▶ THE PROBLEM
Echo from the Susan Owen text the part that opens with the words containing "Susan Owen, also" and closes with "Opera of Memphis.", copying it exactly.

▶ EXCERPTED TEXT

------------------------------------

= Susan Owen =

American operatic soprano

Susan Owen, also known by her married name Susan Owen-Leinert, (born September 6, 1958) is an American operatic soprano, voice teacher, and opera director. She had an active international performance career during the 1980s and 1990s. She currently is the head of the vocal arts division at the Rudi E. Scheidt School of Music at the University of Memphis and serves as General Manager of The Chamber Opera of Memphis.

==Early life and education==
Born in Salisbury, North Carolina, she earned a Bachelor of Music degree from East Carolina University in 1980 and a Master of Music degree from the University of Texas at Austin in 1983. In 1990 she won the Metropolitan Opera National Council Auditions. From 1995 to 1999 she was a member of the Staatstheater Kassel, Intendant Michael Leinert. From 1999 to 2002 she was a member of the Staatstheater Darmstadt with Mark Albrecht.

------------------------------------

▶ LISTED ENTRIES

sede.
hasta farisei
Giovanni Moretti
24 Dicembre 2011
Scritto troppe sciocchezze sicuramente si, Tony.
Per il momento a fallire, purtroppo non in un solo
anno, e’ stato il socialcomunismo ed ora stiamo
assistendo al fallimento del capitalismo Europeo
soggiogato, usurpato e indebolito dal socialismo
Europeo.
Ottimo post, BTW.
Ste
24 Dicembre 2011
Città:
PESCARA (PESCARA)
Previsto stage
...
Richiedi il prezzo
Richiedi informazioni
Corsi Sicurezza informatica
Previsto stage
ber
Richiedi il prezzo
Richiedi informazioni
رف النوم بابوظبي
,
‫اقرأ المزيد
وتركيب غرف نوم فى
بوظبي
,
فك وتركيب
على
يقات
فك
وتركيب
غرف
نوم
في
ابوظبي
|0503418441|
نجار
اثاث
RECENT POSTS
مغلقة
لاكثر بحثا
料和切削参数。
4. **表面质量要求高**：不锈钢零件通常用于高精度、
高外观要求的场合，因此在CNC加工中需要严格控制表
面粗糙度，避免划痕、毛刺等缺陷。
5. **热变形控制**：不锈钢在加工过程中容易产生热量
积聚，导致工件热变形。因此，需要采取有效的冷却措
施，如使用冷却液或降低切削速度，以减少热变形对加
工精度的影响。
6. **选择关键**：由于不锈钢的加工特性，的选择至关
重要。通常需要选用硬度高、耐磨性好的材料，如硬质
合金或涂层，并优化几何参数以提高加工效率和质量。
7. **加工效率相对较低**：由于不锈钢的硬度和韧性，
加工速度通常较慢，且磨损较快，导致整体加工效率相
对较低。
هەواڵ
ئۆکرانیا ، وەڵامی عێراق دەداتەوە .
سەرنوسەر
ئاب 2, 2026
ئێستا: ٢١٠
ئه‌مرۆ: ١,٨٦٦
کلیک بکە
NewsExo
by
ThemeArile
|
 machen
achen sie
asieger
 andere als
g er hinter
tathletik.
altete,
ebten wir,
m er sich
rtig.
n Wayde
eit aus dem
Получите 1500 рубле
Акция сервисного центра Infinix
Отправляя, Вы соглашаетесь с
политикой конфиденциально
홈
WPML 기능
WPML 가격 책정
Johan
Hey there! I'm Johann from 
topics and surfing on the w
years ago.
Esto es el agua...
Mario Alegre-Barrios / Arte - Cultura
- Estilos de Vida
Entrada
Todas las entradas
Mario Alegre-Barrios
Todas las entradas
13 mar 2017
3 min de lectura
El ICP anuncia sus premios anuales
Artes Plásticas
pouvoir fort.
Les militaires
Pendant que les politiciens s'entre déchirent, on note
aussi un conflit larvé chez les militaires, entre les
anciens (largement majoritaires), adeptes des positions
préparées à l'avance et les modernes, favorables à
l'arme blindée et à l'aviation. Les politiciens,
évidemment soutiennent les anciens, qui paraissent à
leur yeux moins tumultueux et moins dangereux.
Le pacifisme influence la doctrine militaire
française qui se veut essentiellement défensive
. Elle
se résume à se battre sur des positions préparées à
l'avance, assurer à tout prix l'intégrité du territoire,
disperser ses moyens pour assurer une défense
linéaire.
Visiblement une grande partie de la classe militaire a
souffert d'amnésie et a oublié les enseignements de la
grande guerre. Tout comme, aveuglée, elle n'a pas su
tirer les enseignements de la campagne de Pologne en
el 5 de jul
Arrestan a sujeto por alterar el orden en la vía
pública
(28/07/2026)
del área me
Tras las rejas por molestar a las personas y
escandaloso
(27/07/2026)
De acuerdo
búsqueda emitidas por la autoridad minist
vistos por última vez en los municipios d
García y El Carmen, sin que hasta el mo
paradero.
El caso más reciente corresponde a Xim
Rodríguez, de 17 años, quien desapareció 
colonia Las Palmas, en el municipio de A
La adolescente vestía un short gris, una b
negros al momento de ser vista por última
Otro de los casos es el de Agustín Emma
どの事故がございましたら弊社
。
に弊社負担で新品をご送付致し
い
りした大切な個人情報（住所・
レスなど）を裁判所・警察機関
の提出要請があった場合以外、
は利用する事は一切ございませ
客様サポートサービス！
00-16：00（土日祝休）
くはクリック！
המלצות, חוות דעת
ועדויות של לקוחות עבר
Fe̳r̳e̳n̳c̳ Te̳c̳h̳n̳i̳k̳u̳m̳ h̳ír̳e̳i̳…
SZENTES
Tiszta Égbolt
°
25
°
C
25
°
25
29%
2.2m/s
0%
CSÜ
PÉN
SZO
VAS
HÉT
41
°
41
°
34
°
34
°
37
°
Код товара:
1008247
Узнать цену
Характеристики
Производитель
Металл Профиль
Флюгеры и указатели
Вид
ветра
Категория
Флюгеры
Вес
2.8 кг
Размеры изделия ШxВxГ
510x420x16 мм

------------------------------------

▶ RESPONSE AREA
Susan Owen, also known by her married name Susan Owen-Leinert, (born September 6, 1958) is an American operatic soprano, voice teacher, and opera director. She had an active international performance career during the 1980s and 1990s. She currently is the head of the vocal arts division at the Rudi E. Scheidt School of Music at the University of Memphis and serves as General Manager of The Chamber Opera of Memphis.